EXERCISE PROMPT — Below are some records; give them all again exactly, but not the pictures.

RECORDS —

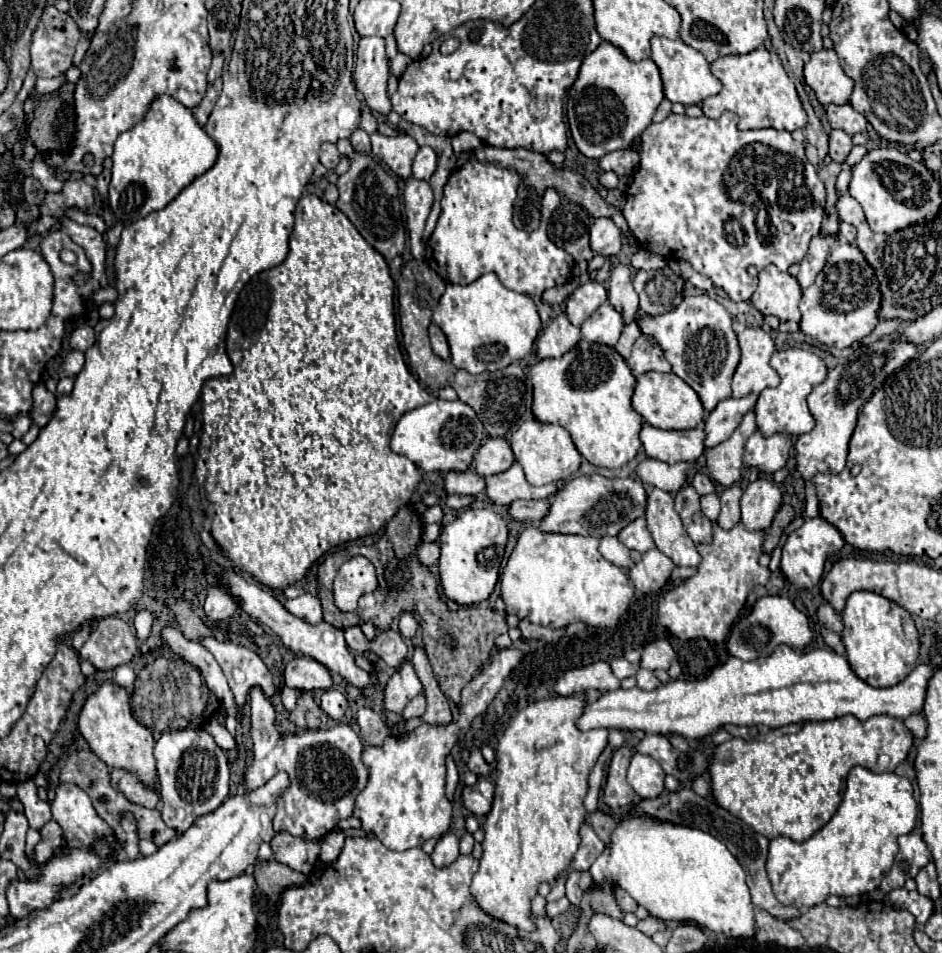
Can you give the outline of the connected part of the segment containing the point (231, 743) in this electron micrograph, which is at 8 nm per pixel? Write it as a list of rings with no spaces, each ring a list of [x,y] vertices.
[[[211,719],[209,723],[207,723],[207,727],[205,727],[211,735],[213,735],[213,739],[215,739],[215,743],[221,747],[221,749],[237,749],[237,743],[235,743],[235,737],[227,731],[227,727],[225,725],[219,725],[217,723],[217,719]]]

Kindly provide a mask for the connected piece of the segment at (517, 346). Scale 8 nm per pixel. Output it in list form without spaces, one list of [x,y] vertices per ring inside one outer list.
[[[487,273],[465,287],[449,283],[433,311],[433,323],[447,335],[451,361],[469,373],[505,369],[513,361],[527,357],[541,331],[541,319],[533,299],[503,287],[495,273]]]

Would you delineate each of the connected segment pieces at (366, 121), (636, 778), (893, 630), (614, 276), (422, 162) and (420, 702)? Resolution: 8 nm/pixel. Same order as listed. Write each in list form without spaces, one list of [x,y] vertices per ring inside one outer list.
[[[365,109],[361,113],[361,129],[367,133],[375,133],[377,131],[377,119],[373,117],[373,113],[369,109]]]
[[[635,753],[631,757],[627,781],[641,799],[657,797],[663,791],[663,779],[665,779],[665,773],[653,757],[641,755],[641,753]]]
[[[855,591],[849,595],[841,615],[845,625],[841,641],[847,651],[847,661],[853,673],[871,687],[893,687],[917,665],[919,635],[911,615],[897,603],[871,591]]]
[[[623,261],[611,269],[609,303],[625,317],[625,323],[631,323],[635,319],[635,313],[639,309],[639,301],[637,301],[637,293],[633,289],[629,265]]]
[[[421,147],[413,161],[413,177],[429,181],[437,171],[437,153],[431,147]]]
[[[425,695],[413,697],[413,699],[407,703],[407,707],[401,711],[401,717],[403,717],[405,721],[409,721],[409,719],[413,719],[413,717],[423,717],[423,715],[425,715]]]

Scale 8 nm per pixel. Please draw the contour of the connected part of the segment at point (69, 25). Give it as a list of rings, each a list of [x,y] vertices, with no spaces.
[[[47,7],[31,43],[31,69],[37,77],[57,77],[71,67],[81,33],[69,13]]]

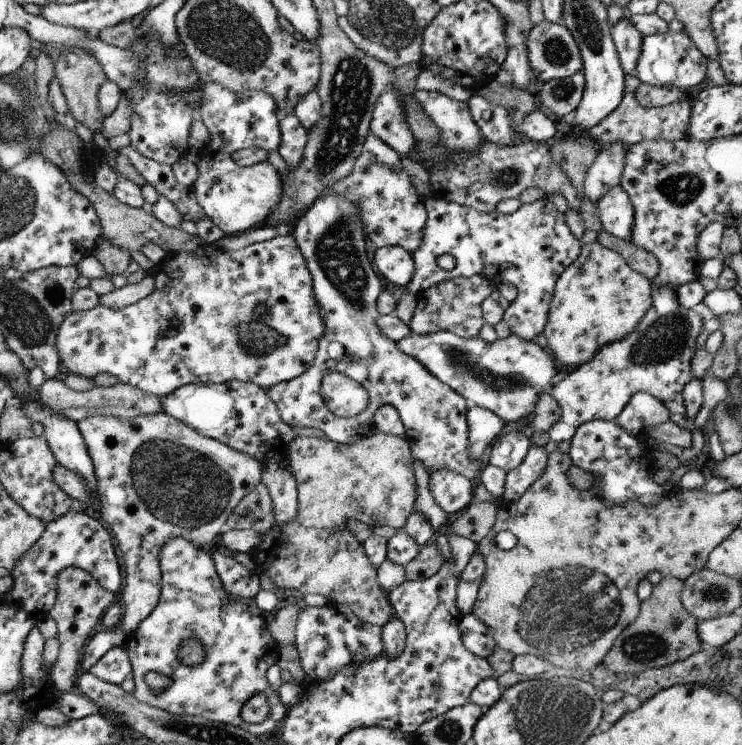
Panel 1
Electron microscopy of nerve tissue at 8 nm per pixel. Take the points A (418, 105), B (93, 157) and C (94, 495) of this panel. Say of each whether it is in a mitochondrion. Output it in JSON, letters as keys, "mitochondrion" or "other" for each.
{"A":"other","B":"other","C":"other"}

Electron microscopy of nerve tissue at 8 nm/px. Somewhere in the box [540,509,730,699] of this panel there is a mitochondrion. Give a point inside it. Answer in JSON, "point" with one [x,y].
{"point":[645,646]}

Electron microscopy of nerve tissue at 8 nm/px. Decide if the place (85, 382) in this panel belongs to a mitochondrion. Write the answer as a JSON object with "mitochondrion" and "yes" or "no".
{"mitochondrion":"no"}

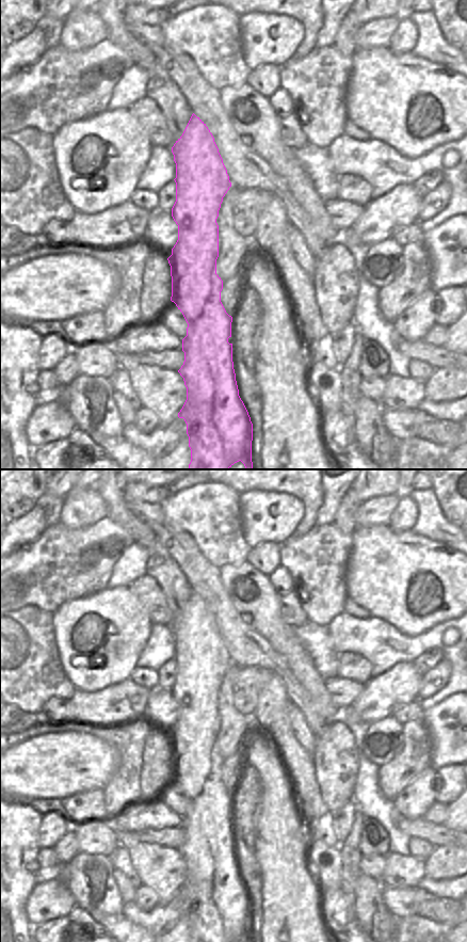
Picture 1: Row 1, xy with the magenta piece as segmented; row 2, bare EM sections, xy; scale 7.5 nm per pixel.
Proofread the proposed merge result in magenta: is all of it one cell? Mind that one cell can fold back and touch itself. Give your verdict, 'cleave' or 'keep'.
cleave

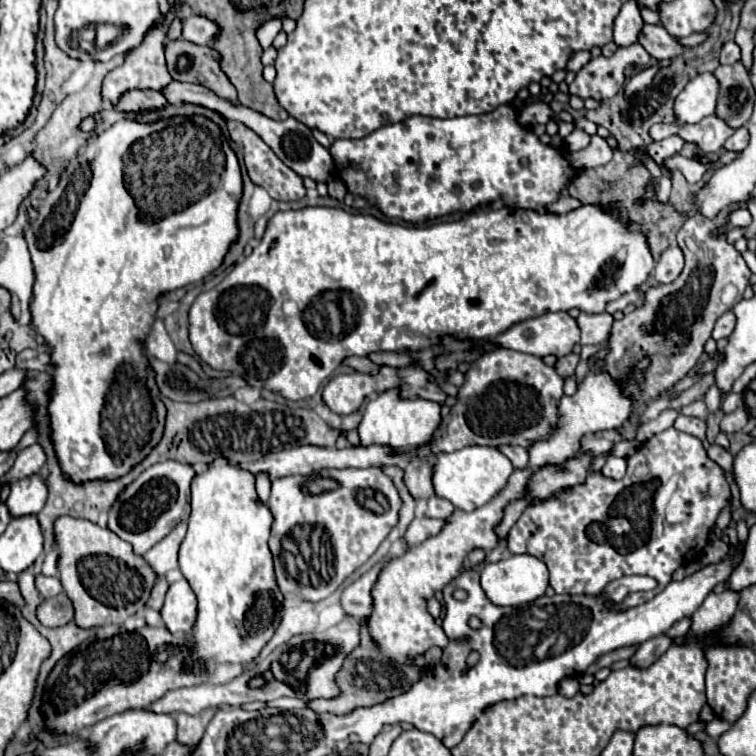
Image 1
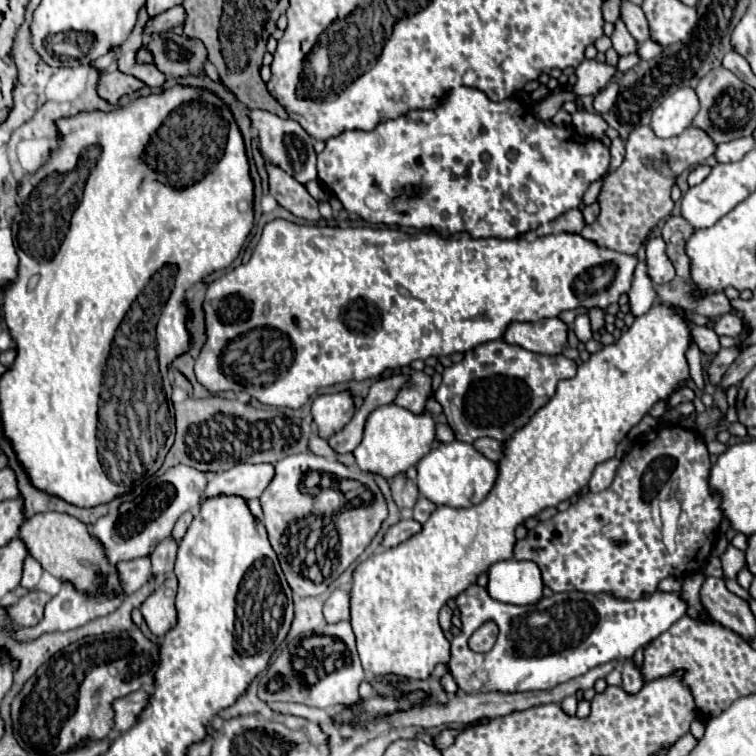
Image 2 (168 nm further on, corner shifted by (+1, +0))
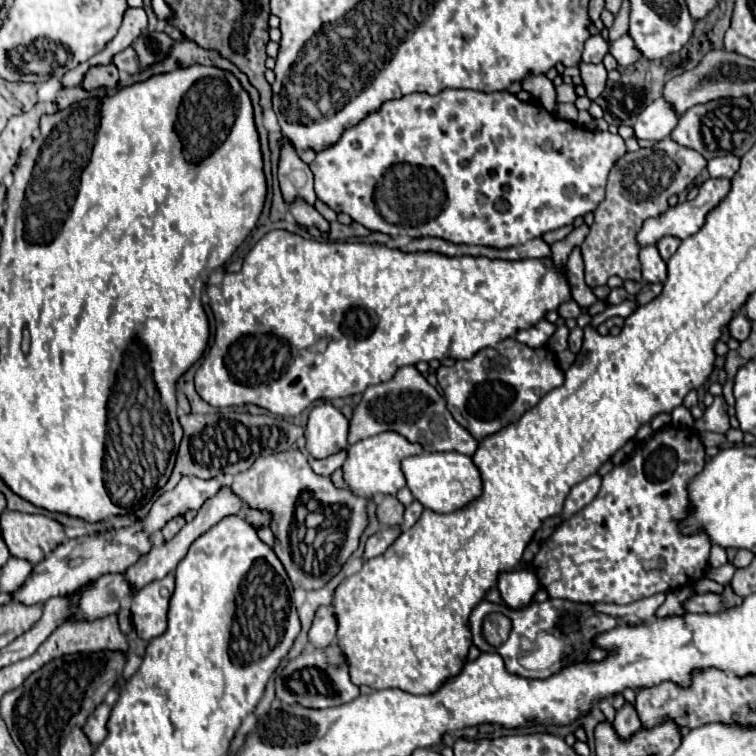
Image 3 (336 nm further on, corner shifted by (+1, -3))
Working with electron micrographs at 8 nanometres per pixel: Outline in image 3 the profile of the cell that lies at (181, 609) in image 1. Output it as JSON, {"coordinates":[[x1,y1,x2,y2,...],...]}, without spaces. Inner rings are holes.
{"coordinates":[[169,572,161,580,153,580,137,594,131,602,131,620,141,640,151,640,167,630,167,608,173,594,175,574]]}

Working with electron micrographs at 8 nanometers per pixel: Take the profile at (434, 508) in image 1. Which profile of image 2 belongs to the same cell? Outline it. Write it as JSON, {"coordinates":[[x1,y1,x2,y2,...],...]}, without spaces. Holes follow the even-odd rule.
{"coordinates":[[419,497,419,501,417,501,417,505,415,505,415,515,413,515,413,519,415,521,419,521,419,523,425,523,427,519,429,519,429,515,433,513,437,509,437,505,433,505,427,497]]}

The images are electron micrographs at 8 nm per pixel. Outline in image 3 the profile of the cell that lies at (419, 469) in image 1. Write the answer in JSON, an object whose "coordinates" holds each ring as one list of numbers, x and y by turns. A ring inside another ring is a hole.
{"coordinates":[[383,496,381,504,377,504,377,520,383,526,399,526,403,522,405,506,395,496]]}

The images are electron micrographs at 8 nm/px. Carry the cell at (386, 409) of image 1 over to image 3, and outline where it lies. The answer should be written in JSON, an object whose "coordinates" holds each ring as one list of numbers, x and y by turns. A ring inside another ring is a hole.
{"coordinates":[[383,432,377,436,363,438,347,448,347,458,343,462,343,480,349,490,361,498,373,498,375,494,391,494,395,496,397,490,405,486,405,476,401,472,401,460,407,456,421,454,423,448,419,444,407,442,397,432]]}

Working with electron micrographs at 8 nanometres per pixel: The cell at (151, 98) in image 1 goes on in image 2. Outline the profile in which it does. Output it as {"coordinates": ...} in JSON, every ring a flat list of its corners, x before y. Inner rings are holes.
{"coordinates":[[113,71,113,73,105,73,101,77,99,95,103,99,107,99,109,103,117,103,123,95,131,95,131,93,143,89,143,87,145,87,145,83,139,81,137,77,125,75,121,71]]}

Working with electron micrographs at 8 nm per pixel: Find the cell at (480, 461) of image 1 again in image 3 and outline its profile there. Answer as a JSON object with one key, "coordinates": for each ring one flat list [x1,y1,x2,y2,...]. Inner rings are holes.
{"coordinates":[[423,452,401,462,407,486,415,500,433,512,455,512,481,494,481,476,473,460,459,452]]}

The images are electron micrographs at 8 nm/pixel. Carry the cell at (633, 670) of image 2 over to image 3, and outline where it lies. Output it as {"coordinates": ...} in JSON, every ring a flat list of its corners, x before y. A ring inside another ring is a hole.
{"coordinates":[[625,704,621,710,617,710,613,728,615,728,617,736,621,736,621,740,629,740,629,736,633,736,633,732,637,732,637,728,641,728,635,706]]}

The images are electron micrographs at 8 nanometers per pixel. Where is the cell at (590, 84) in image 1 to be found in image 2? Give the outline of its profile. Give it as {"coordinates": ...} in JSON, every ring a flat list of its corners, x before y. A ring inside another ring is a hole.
{"coordinates":[[619,19,615,21,615,31,611,35,613,41,613,49,619,53,619,57,637,53,637,41,631,37,631,33,625,29,625,23]]}

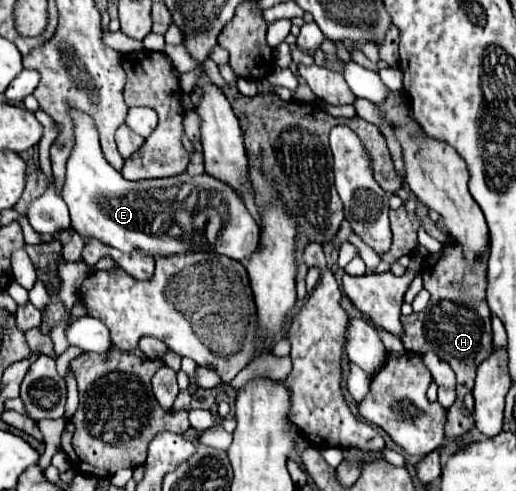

REPLY —
Can you give the outline of the connected part of the segment containing the point (231, 743) in this electron micrograph, which is at 8 nm per pixel? Write it as a list of rings with no spaces, each ring a list of [x,y] vertices.
[[[211,719],[209,723],[207,723],[207,727],[205,727],[211,735],[213,735],[213,739],[215,739],[215,743],[221,747],[221,749],[237,749],[237,743],[235,743],[235,737],[227,731],[227,727],[225,725],[219,725],[217,723],[217,719]]]

Kindly provide a mask for the connected piece of the segment at (517, 346). Scale 8 nm per pixel. Output it in list form without spaces, one list of [x,y] vertices per ring inside one outer list.
[[[487,273],[465,287],[449,283],[433,311],[433,323],[447,335],[451,361],[469,373],[505,369],[513,361],[527,357],[541,331],[541,319],[533,299],[503,287],[495,273]]]

Would you delineate each of the connected segment pieces at (366, 121), (636, 778), (893, 630), (614, 276), (422, 162) and (420, 702)? Resolution: 8 nm/pixel. Same order as listed. Write each in list form without spaces, one list of [x,y] vertices per ring inside one outer list.
[[[365,109],[361,113],[361,129],[367,133],[375,133],[377,131],[377,119],[373,117],[373,113],[369,109]]]
[[[635,753],[631,757],[627,781],[641,799],[657,797],[663,791],[663,779],[665,779],[665,773],[653,757],[641,755],[641,753]]]
[[[855,591],[849,595],[841,615],[845,625],[841,641],[847,651],[847,661],[853,673],[871,687],[893,687],[917,665],[919,635],[911,615],[897,603],[871,591]]]
[[[623,261],[611,269],[609,303],[625,317],[625,323],[631,323],[635,319],[635,313],[639,309],[639,301],[637,301],[637,293],[633,289],[629,265]]]
[[[421,147],[413,161],[413,177],[429,181],[437,171],[437,153],[431,147]]]
[[[425,695],[413,697],[413,699],[407,703],[407,707],[401,711],[401,717],[403,717],[405,721],[409,721],[409,719],[413,719],[413,717],[423,717],[423,715],[425,715]]]

Scale 8 nm per pixel. Please draw the contour of the connected part of the segment at point (69, 25). Give it as a list of rings, each a list of [x,y] vertices, with no spaces.
[[[47,7],[31,43],[31,69],[37,77],[57,77],[71,67],[81,33],[69,13]]]

Panel 1
Electron microscopy of nerve tissue at 8 nm per pixel. Take the points A (418, 105), B (93, 157) and C (94, 495) of this panel. Say of each whether it is in a mitochondrion. Output it in JSON, letters as keys, "mitochondrion" or "other" for each.
{"A":"other","B":"other","C":"other"}

Electron microscopy of nerve tissue at 8 nm/px. Somewhere in the box [540,509,730,699] of this panel there is a mitochondrion. Give a point inside it. Answer in JSON, "point" with one [x,y].
{"point":[645,646]}

Electron microscopy of nerve tissue at 8 nm/px. Decide if the place (85, 382) in this panel belongs to a mitochondrion. Write the answer as a JSON object with "mitochondrion" and "yes" or "no".
{"mitochondrion":"no"}

Picture 1: Row 1, xy with the magenta piece as segmented; row 2, bare EM sections, xy; scale 7.5 nm per pixel.
Proofread the proposed merge result in magenta: is all of it one cell? Mind that one cell can fold back and touch itself. Give your verdict, 'cleave' or 'keep'.
cleave

Image 1
Image 2 (168 nm further on, corner shifted by (+1, +0))
Image 3 (336 nm further on, corner shifted by (+1, -3))
Working with electron micrographs at 8 nanometres per pixel: Outline in image 3 the profile of the cell that lies at (181, 609) in image 1. Output it as JSON, {"coordinates":[[x1,y1,x2,y2,...],...]}, without spaces. Inner rings are holes.
{"coordinates":[[169,572,161,580,153,580,137,594,131,602,131,620,141,640,151,640,167,630,167,608,173,594,175,574]]}

Working with electron micrographs at 8 nanometers per pixel: Take the profile at (434, 508) in image 1. Which profile of image 2 belongs to the same cell? Outline it. Write it as JSON, {"coordinates":[[x1,y1,x2,y2,...],...]}, without spaces. Holes follow the even-odd rule.
{"coordinates":[[419,497,419,501,417,501,417,505,415,505,415,515,413,515,413,519,415,521,419,521,419,523,425,523,427,519,429,519,429,515,433,513,437,509,437,505,433,505,427,497]]}

The images are electron micrographs at 8 nm per pixel. Outline in image 3 the profile of the cell that lies at (419, 469) in image 1. Write the answer in JSON, an object whose "coordinates" holds each ring as one list of numbers, x and y by turns. A ring inside another ring is a hole.
{"coordinates":[[383,496,381,504,377,504,377,520,383,526,399,526,403,522,405,506,395,496]]}

The images are electron micrographs at 8 nm/px. Carry the cell at (386, 409) of image 1 over to image 3, and outline where it lies. The answer should be written in JSON, an object whose "coordinates" holds each ring as one list of numbers, x and y by turns. A ring inside another ring is a hole.
{"coordinates":[[383,432,377,436,363,438,347,448,347,458,343,462,343,480,349,490,361,498,373,498,375,494,391,494,395,496,397,490,405,486,405,476,401,472,401,460,407,456,421,454,423,448,419,444,407,442,397,432]]}

Working with electron micrographs at 8 nanometres per pixel: The cell at (151, 98) in image 1 goes on in image 2. Outline the profile in which it does. Output it as {"coordinates": ...} in JSON, every ring a flat list of its corners, x before y. Inner rings are holes.
{"coordinates":[[113,71,113,73,105,73,101,77,99,95,103,99,107,99,109,103,117,103,123,95,131,95,131,93,143,89,143,87,145,87,145,83,139,81,137,77,125,75,121,71]]}

Working with electron micrographs at 8 nm per pixel: Find the cell at (480, 461) of image 1 again in image 3 and outline its profile there. Answer as a JSON object with one key, "coordinates": for each ring one flat list [x1,y1,x2,y2,...]. Inner rings are holes.
{"coordinates":[[423,452,401,462,407,486,415,500,433,512,455,512,481,494,481,476,473,460,459,452]]}

The images are electron micrographs at 8 nm/pixel. Carry the cell at (633, 670) of image 2 over to image 3, and outline where it lies. Output it as {"coordinates": ...} in JSON, every ring a flat list of its corners, x before y. A ring inside another ring is a hole.
{"coordinates":[[625,704,621,710,617,710,613,728,615,728,617,736,621,736,621,740,629,740,629,736,633,736,633,732,637,732,637,728,641,728,635,706]]}

The images are electron micrographs at 8 nanometers per pixel. Where is the cell at (590, 84) in image 1 to be found in image 2? Give the outline of its profile. Give it as {"coordinates": ...} in JSON, every ring a flat list of its corners, x before y. A ring inside another ring is a hole.
{"coordinates":[[619,19,615,21,615,31,611,35,613,41,613,49,619,53,619,57,637,53,637,41,631,37,631,33,625,29,625,23]]}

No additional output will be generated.